Jackie Milburn has been idolised by generations in the North-East. His goalscoring exploits in the number 9 shirt for Newcastle in the late 1940s and 1950s brought excitement to a region recovering, slowly, from the hardships of the Second World War. Newcastle was his only English league club. No player was more exciting to watch in the early 1950s than Jackie Milburn. “He used to remind me of a wave breaking. He would just surge past defenders with his incredible pace,” Bobby Charlton recalled. He was ‘Wor Jackie’ to all Tynesiders.
Including wartime matches, he scored 238 goals for Newcastle United during 14 years with the club – 200 in domestic league and cup competitions. He was key to the club’s three FA Cup victories in 1951, 1952 and 1955 and he gained 13 caps for England.
It was the 2-0 victory in the 1951 FA Cup final against Blackpool that is now most remembered. Milburn scored twice early in the second half. The second was a thunderbolt 25-yard strike that flew into the roof of the bulging net – many still regard it as one of the finest goals scored at Wembley. A first-minute header in the 1955 cup final against Manchester City simply added further to his legendary record. Newcastle’s city centre came to a halt on the day of his funeral in 1968.
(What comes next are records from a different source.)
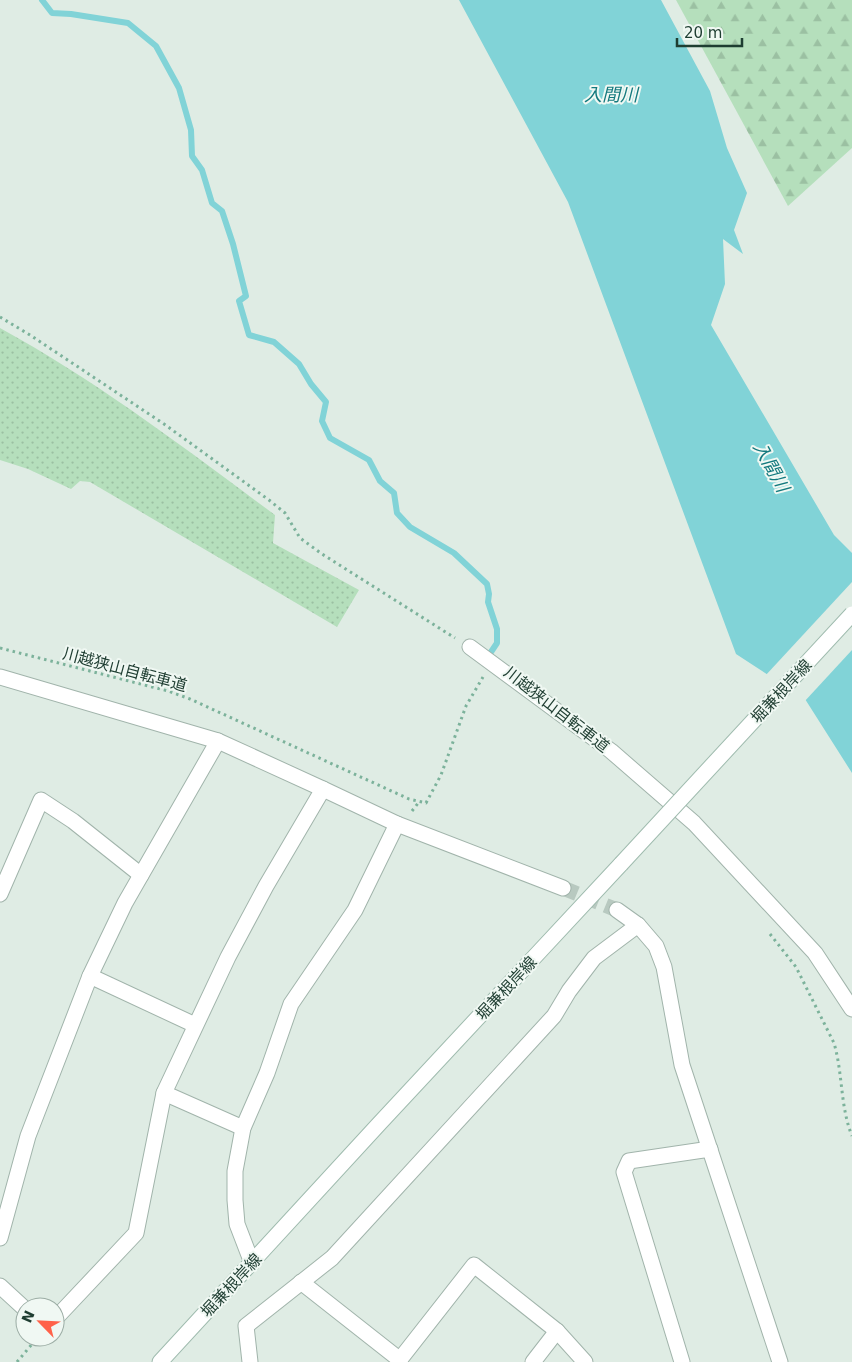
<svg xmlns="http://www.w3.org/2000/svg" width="852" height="1362" font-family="'DejaVu Sans','Noto Sans JP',sans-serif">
	<defs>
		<pattern id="grass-dots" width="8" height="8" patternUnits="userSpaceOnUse" patternTransform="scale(1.25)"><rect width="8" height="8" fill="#b5dfbc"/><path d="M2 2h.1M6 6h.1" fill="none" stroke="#9bc0a2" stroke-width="1.8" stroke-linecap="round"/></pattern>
		<pattern id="forest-firs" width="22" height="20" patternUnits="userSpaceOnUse" patternTransform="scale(1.25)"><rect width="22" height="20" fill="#b5dfbc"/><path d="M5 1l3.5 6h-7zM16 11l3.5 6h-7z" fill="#9bc0a2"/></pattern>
	</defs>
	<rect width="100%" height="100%" fill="#dfece4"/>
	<!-- grass -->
	<path fill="url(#grass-dots)" d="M0,328c97,53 186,121 275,187l-2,28 86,47 -22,37 -247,-145 -10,-1 -9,8 -43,-20 -28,-9z"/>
	<!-- forest -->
	<polygon fill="url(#forest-firs)" points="676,0 852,0 852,148 788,206"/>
	<!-- water -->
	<polygon fill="#81d3d7" points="459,0 661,0 710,91 727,148 747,193 734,230 743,254 723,239 725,284 711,325 834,535 852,553 852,773 805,699 736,654 568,202"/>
	<!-- pier -->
	<polygon fill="#dfece4" points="852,582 852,650 804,702 765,676"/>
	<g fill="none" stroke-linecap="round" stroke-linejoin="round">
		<!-- stream -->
		<polyline stroke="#81d3d7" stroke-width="6" points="42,0 52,13 71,14 128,23 156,46 179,88 191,130 192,156 202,170 212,203 222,211 233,244 246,296 239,301 249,335 274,342 299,364 311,384 326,402 322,421 330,438 369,460 380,481 394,493 397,513 410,527 454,553 487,584 489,594 488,602 497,629 497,643 489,655"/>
		<!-- street-tunnel -->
		<polyline stroke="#b8c9c0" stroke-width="15" stroke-dasharray="15 8" stroke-linecap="butt" points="563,888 617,910"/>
		<!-- street casing -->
		<g stroke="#a1b4ab" stroke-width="17">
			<g id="street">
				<polyline points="470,647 611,751 694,823 815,953 852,1009"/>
				<polyline points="0,677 218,741 323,789 397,824 563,888"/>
				<polyline points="0,894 41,800 73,821 141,875"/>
				<polyline points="617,910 638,925 656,946 664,967 682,1065 780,1362"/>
				<polyline points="90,976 195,1025"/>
				<polyline points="164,1093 243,1128"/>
				<polyline points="0,1238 28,1136 90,976 125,903 218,741"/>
				<polyline points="252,1263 237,1224 235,1200 235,1171 243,1128 267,1073 291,1004 355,910 397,824"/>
				<polyline points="301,1282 400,1360"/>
				<polyline points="0,1286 25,1309"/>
				<polyline points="55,1319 136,1233 164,1093 228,957 266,886 323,789"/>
				<polyline points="250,1362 246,1326 332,1258 554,1016 569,991 594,958 638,925"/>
				<polyline points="398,1362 474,1265 557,1331 585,1362"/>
				<polyline points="533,1362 557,1331"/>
				<polyline points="682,1362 624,1172 629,1161 710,1149"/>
			</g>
		</g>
		<!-- secondary casing -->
		<g stroke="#9fbbae" stroke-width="17">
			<polyline id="secondary" points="160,1362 378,1125 621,864"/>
		</g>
		<!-- path -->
		<g stroke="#7cb29b" stroke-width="3" stroke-dasharray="2.5 4" stroke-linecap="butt">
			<polyline points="0,317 30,335 164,424 269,500 285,513 300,538 322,554 455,638"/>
			<polyline points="0,648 168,691 190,699 409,799 426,803 441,775 466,706 483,677"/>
			<polyline points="412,811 419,802"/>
			<path d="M770,934l26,33 38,76c9,31 6,63 18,93"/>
			<polyline points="17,1362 38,1337"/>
		</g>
		<!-- street -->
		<use href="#street" stroke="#fff" stroke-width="15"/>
		<!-- secondary -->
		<use href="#secondary" stroke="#fff" stroke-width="15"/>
		<!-- secondary-bridge casing -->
		<g stroke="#9fbbae" stroke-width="17" stroke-linecap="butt">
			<polyline id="secondary-bridge" points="621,864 852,614"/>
		</g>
		<!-- secondary-bridge -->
		<use href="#secondary-bridge" stroke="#fff" stroke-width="15"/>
	</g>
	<g text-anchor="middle" stroke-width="4" stroke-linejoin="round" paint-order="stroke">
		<!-- street labels -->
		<g font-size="16" fill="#1e3d31" stroke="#f0f8f3">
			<text transform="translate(125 669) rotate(15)" y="6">川越狭山自転車道</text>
			<text transform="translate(781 691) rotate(-47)" y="6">堀兼根岸線</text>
			<text transform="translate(557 709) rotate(38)" y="6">川越狭山自転車道</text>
			<text transform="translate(506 988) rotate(-47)" y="6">堀兼根岸線</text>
			<text transform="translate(231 1285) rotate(-47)" y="6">堀兼根岸線</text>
		</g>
		<!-- water labels -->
		<g font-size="18" font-style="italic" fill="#13797e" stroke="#f0f8f3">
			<text x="611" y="101">入間川</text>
			<text transform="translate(771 467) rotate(61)" y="6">入間川</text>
		</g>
	</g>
	<!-- north arrow -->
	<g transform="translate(40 1322) rotate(294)"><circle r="24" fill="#f0f8f3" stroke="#9cada5"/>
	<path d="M0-4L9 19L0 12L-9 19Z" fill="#ff624a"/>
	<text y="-8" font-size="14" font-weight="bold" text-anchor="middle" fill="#1e3d31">N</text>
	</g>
	<!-- scale -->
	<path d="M677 38v8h65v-8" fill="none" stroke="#1e3d31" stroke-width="2.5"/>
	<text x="684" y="38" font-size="15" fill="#1e3d31" stroke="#f0f8f3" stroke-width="4" paint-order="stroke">20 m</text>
</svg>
Two life-size statues, funded by public appeal, stand in his honour in the north-east. One is in Milburn's birthplace of Ashington. Another, in Newcastle and sculpted by Susanna Robinson, is high on a pedestal. Recently moved, again, it now stands yards from Milburn’s favourite Gallowgate End at St James’ Park. A right-foot shot is about to be unleashed for the top corner (assuming the ball is still there – it went missing several times in a previous location!).